7. System integration and ease of withdrawal
Your mailing list should be integrated with your consent management system. When your CRM sends data to a mailing platform, information about withdrawn consents must be updated in real time.
Ensure that recipients always have a simple way to unsubscribe – for example, a link in the newsletter footer (“click here to unsubscribe”). The lack of such an option, or deliberately making it difficult to withdraw consent, can result in penalties from the Data Protection Authority.

8. Outsourcing and legal responsibility
Companies often use external agencies to run lead generation campaigns. However, you remain the data controller and are legally responsible for any breaches.
Efficient information flow about withdrawn consents is essential – if a recipient withdraws consent directly with the service provider, this should be automatically reflected in your database.

9. Which authorities can audit your consents and issue fines?

Office of Electronic Communications (UKE)
For marketing contact without prior consent, UKE may impose a fine of up to 3% of the previous year’s revenue or PLN 1 million – whichever amount is higher.
When imposing a fine, UKE does not take into account previous conduct or the financial capacity of the company.
Examples:
– Tani Opał: PLN 500,000
– Koksztys: PLN 80,000

Personal Data Protection Office (UODO)
May impose penalties of up to 4% of annual turnover or EUR 20 million for GDPR violations, such as lack of information on data processing rules or obstructing the withdrawal of consent.
Example: ClickQuickNow was fined PLN 200,000 for hindering consent withdrawal.

Office of Competition and Consumer Protection (UOKiK)
May impose fines for violating collective consumer interests, e.g. in cases of unlawful marketing contact.
Example: Asmanta Call Center was fined PLN 600,000 for calling consumers without valid consent.

10. What’s next?

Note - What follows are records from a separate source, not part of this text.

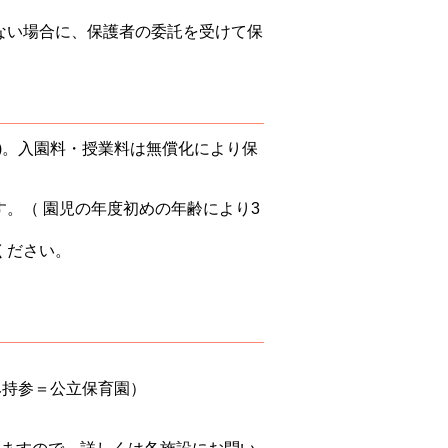
ない場合に、保護者の委託を受けて保
度)。入園料・授業料は無償化により保
。（ 園児の年度初めの年齢により3
ください。
み持参＝公立保育園）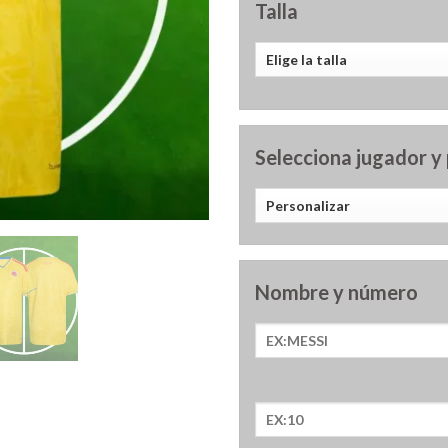
Talla
Selecciona jugador y
Nombre y número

How to implement legal requirements in practice?

• Audit your existing lead generation process
  Ensure that you have valid proof of marketing consents.
  Check whether your sign-up forms (e.g. for newsletters) are clear and transparent.

• Implement a consent management system
  Each consent should be properly recorded, with the date and full content.
  Plan how to handle consent withdrawal and data deletion requests.

• Update your consent clauses and privacy policy
  Ensure your consent wording is specific, informed, and unambiguous.
  Review your privacy policy to make sure it is up to date and understandable for users.